When John Paul Jones agreed to work with them, thats when.

How did John Paul Jones doing the string arrangement for four songs suddenly lend their sound a "classic rock" tilt? If it did, I certainly don't hear it.

Coincidently, prior to Automatic For The People I thought REM were just an ordinary band playing ordinary music.

When were Chronic Town, Mumur, Reckoning, Fables of the Reconstruction, Life's Rich Pagent, Document, Green and Out of Time ever considered "ordinary"? Hell, they didn't even get played on commercial radio with any regularity until at least Document when they had their first number one hit with The One I Love. I'm not sure how you define "ordinary" but I wouldn't use it to describe any of those records or even R.E.M. in general.

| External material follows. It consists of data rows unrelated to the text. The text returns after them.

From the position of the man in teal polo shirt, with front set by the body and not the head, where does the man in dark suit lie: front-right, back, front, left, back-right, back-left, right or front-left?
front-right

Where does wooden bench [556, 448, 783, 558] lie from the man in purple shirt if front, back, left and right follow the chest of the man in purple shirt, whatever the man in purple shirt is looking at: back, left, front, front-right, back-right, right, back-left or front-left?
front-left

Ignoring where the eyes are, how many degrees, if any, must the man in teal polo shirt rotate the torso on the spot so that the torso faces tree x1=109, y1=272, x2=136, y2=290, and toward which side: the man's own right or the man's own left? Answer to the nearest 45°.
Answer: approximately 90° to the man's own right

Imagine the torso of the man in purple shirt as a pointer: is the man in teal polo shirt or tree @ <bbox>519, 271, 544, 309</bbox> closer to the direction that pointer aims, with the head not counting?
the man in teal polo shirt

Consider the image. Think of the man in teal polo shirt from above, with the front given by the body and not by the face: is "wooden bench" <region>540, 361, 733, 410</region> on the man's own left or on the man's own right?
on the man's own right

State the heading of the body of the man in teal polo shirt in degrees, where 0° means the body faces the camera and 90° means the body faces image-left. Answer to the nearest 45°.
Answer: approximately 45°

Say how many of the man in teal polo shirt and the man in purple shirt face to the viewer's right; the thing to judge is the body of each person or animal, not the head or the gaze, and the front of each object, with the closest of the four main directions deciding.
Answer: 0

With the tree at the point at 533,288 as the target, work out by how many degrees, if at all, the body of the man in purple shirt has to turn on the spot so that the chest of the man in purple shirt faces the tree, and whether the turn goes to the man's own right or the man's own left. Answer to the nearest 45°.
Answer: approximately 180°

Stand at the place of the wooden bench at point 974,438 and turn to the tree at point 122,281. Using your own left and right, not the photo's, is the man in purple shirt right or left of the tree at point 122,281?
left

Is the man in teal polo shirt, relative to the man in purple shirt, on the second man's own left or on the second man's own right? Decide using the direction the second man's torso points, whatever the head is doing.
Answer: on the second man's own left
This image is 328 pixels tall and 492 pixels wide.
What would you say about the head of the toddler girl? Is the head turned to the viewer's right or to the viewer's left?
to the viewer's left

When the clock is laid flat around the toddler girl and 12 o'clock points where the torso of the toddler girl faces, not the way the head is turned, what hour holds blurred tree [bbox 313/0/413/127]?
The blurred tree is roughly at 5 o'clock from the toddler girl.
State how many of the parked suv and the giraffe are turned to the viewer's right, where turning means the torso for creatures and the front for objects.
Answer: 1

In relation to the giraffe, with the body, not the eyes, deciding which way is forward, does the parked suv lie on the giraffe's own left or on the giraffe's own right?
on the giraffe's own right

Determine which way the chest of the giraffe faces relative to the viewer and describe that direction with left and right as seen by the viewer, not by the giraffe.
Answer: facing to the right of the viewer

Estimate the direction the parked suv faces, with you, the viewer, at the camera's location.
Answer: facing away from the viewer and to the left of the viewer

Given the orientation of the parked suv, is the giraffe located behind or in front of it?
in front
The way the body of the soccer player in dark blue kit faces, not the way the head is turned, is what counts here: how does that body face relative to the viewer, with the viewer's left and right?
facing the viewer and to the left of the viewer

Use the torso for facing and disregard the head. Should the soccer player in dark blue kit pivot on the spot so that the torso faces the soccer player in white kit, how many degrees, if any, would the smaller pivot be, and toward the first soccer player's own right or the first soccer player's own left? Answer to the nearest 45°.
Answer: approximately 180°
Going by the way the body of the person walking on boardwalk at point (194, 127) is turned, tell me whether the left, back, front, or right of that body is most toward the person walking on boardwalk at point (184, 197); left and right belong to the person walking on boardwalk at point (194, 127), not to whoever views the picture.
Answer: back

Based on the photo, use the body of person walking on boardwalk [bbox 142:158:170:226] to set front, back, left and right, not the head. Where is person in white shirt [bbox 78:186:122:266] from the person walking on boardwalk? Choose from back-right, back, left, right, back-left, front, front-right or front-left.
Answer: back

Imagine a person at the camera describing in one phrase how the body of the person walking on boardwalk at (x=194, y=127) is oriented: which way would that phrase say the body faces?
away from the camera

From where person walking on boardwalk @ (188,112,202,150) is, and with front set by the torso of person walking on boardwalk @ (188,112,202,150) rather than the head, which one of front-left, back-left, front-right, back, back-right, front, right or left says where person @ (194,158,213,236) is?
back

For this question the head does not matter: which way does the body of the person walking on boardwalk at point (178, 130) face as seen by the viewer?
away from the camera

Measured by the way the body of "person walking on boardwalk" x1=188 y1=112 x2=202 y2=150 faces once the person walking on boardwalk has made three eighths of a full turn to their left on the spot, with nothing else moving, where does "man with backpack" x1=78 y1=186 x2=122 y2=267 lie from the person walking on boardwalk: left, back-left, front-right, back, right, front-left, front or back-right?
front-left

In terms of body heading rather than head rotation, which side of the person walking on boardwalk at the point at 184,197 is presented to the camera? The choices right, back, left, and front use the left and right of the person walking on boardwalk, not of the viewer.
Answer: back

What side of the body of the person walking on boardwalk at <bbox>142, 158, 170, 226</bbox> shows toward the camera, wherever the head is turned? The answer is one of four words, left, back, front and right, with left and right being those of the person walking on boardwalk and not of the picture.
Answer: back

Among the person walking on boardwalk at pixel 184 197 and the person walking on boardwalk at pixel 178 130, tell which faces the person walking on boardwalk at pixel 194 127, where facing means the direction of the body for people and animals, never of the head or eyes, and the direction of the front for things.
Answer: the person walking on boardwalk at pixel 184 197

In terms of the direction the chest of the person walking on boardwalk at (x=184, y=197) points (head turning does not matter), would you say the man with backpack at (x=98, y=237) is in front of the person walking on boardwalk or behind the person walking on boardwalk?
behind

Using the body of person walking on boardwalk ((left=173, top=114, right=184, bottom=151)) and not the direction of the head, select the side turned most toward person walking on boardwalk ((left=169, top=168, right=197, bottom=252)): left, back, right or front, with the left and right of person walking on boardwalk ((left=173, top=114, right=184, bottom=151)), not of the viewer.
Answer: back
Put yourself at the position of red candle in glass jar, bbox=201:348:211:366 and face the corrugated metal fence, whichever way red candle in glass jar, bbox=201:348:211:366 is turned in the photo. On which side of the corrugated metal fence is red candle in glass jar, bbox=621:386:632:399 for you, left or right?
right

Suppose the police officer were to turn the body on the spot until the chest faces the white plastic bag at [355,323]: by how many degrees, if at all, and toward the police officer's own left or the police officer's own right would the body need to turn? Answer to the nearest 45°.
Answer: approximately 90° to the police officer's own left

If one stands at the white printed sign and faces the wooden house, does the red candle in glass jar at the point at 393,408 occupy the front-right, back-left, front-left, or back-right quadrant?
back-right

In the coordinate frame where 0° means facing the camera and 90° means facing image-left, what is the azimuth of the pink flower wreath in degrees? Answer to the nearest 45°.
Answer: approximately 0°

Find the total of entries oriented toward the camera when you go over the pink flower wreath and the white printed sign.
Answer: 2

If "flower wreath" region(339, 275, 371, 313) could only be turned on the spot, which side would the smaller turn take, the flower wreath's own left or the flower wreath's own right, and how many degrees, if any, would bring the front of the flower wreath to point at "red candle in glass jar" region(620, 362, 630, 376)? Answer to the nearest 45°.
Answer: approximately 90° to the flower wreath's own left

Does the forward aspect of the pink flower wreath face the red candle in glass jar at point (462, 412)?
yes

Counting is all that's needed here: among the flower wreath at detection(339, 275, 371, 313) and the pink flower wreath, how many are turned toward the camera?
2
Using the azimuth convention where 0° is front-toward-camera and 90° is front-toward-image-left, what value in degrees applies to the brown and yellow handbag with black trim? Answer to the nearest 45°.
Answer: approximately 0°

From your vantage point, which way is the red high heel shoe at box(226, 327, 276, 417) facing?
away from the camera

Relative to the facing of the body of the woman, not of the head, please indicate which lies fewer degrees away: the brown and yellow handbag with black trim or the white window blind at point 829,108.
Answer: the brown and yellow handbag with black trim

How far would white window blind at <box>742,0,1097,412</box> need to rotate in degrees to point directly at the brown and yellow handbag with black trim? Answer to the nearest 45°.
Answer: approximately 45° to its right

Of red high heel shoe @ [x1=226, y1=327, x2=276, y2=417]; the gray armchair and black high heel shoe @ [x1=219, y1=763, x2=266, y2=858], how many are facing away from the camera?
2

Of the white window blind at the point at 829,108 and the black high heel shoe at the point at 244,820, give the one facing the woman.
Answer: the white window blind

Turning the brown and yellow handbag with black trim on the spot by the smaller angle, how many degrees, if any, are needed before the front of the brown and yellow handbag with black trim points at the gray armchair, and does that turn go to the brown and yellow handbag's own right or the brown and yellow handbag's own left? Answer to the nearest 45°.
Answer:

Are you sure you're not thinking of another band?

Alternative to what?

To everything else that was on the airwaves when they first came out with the single Radio Free Europe in the early 80s.

Didn't REM supposedly sell out to commercialism?

No, they didn't. In fact, they, along with Neil Young are among the very few artists who have yet to allow their songs to be licensed for commercial use. Years ago when approached by Bill Gates to use It's the End of the World As We Know It (And I Feel Fine) for a commercial promoting Windows, they flat out refused millions of dollars for the offer. The Rolling Stones took him up on it though and allowed him to use Start Me Up.

Who credited them with pioneering the genre?

Most anyone with any knowledge of music. From some of your comments here I gather you must know very little about R.E.M. When they came out with the Chronic Town EP in the early 80s they pretty much kicked the door wide open for the alternative movement and all that followed (for better and for worse).

You need to lighten up on the aggression mate.

Cheers.

And you need to do a little research before making such generalized statements about a band you obviously know so very little about. I'm not being aggressive, I'm just calling it like I see it. If you're going to say a band like R.E.M. has a "classic rock tilt", at least be able to back it up with some facts. John Paul Jones doing the string arrangements for four songs on Automatic didn't suddenly cause them to have a "classic rock" sound. "Classic Rock" itself is pretty much a meaningless term anyway.